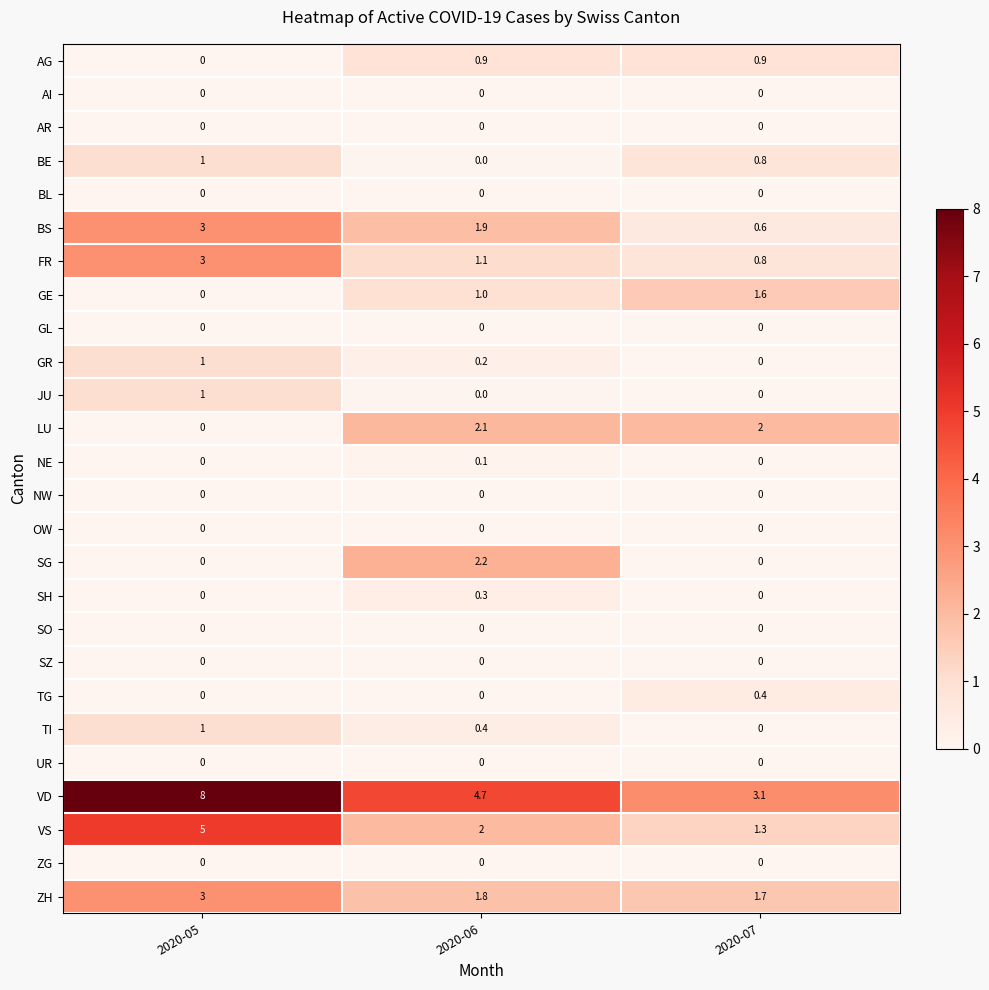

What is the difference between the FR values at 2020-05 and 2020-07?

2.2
==
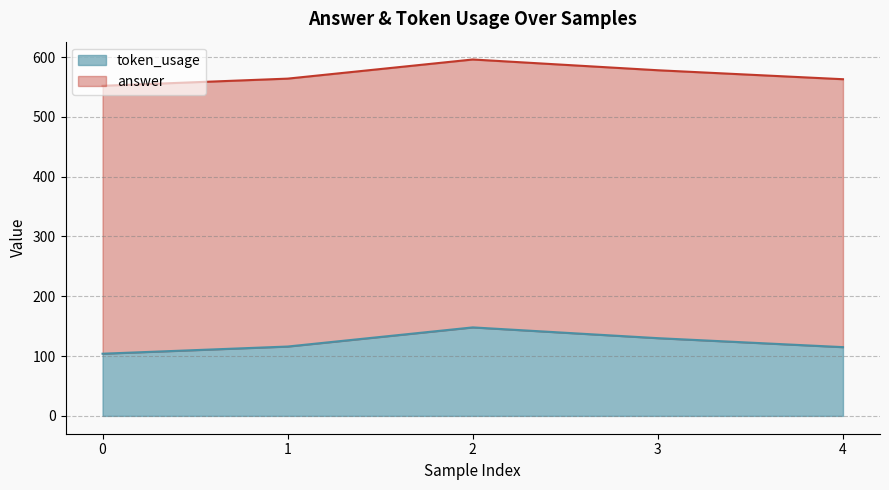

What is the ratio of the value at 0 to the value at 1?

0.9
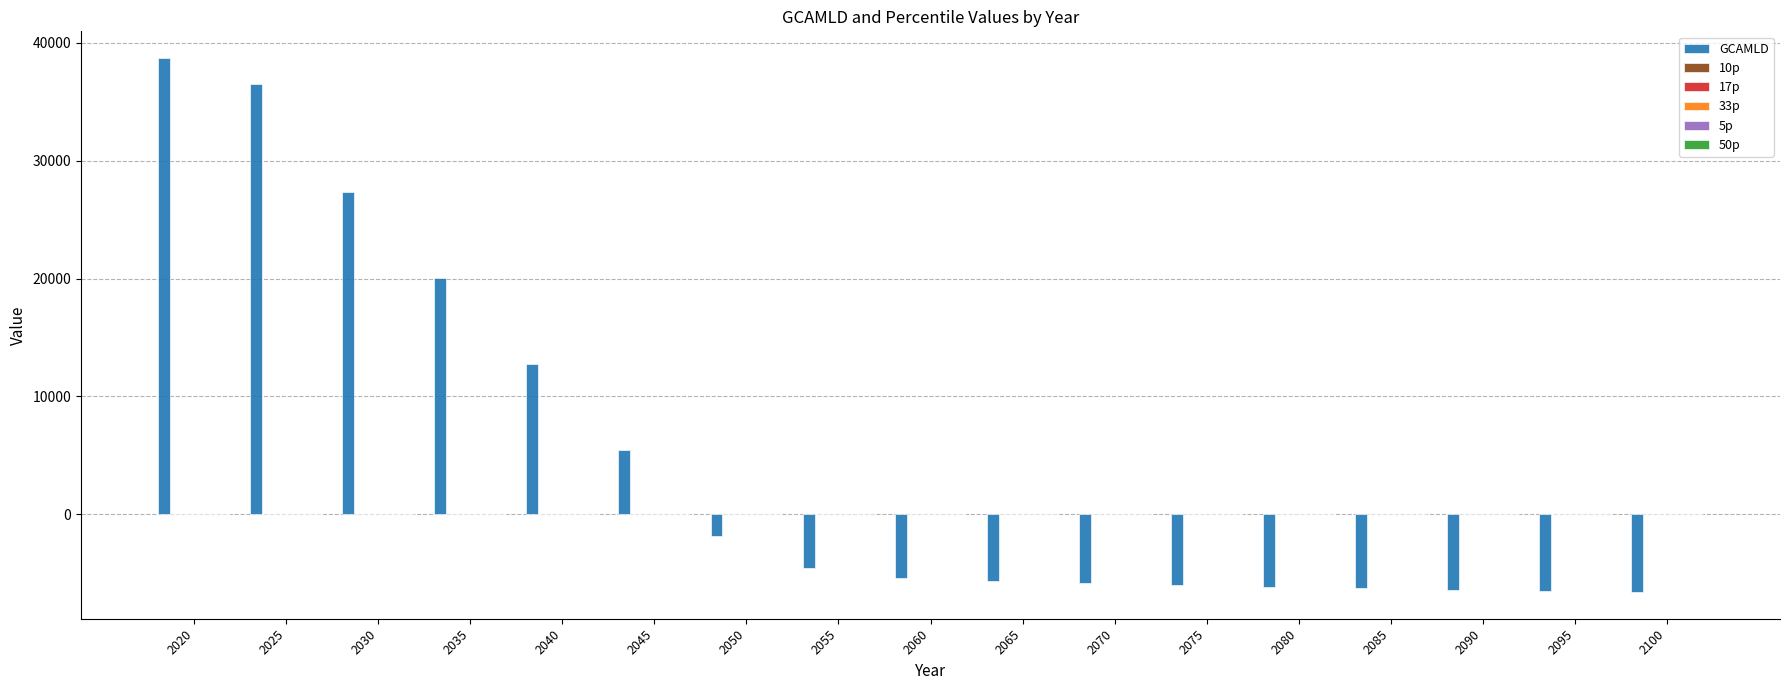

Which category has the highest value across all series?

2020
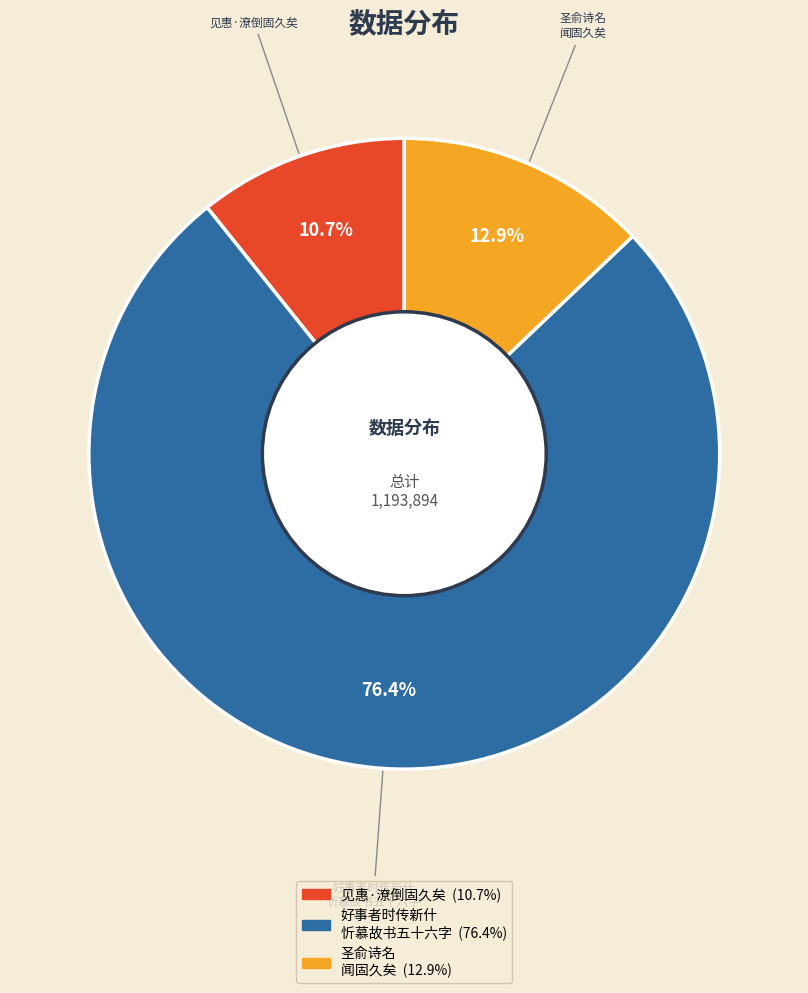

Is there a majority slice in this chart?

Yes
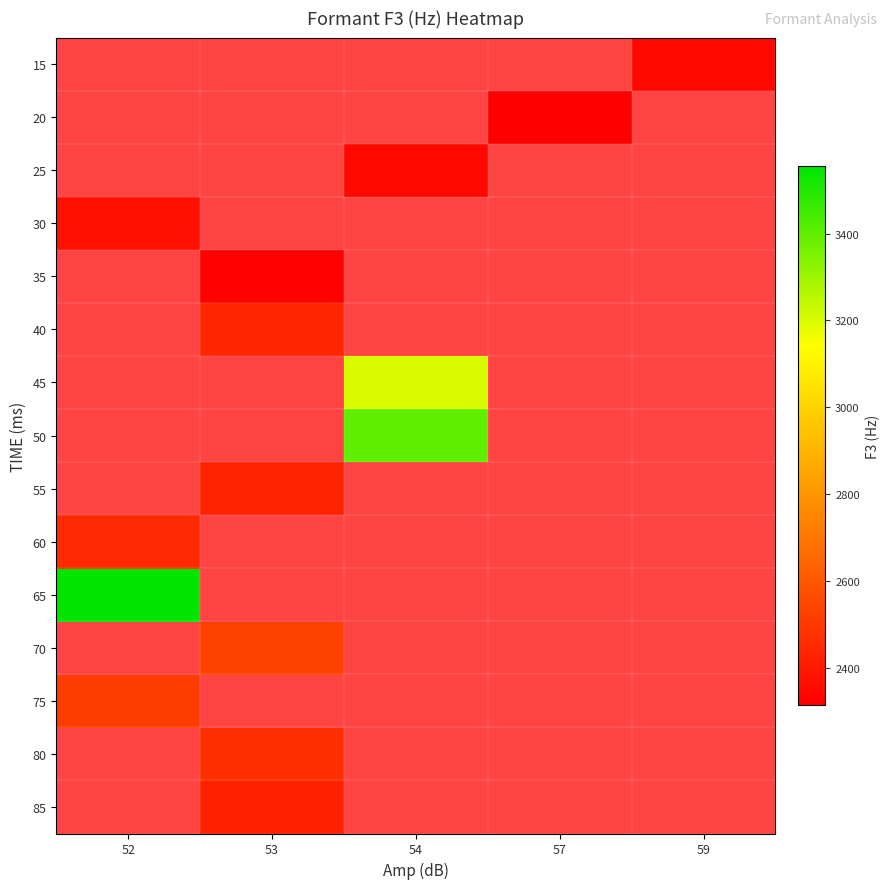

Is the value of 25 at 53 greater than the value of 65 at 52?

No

• **Exercise instructions**: Return each line of the records that contains the word "What".

• **Task output**:
What is the difference between the FR values at 2020-05 and 2020-07?
What is the ratio of the value at 0 to the value at 1?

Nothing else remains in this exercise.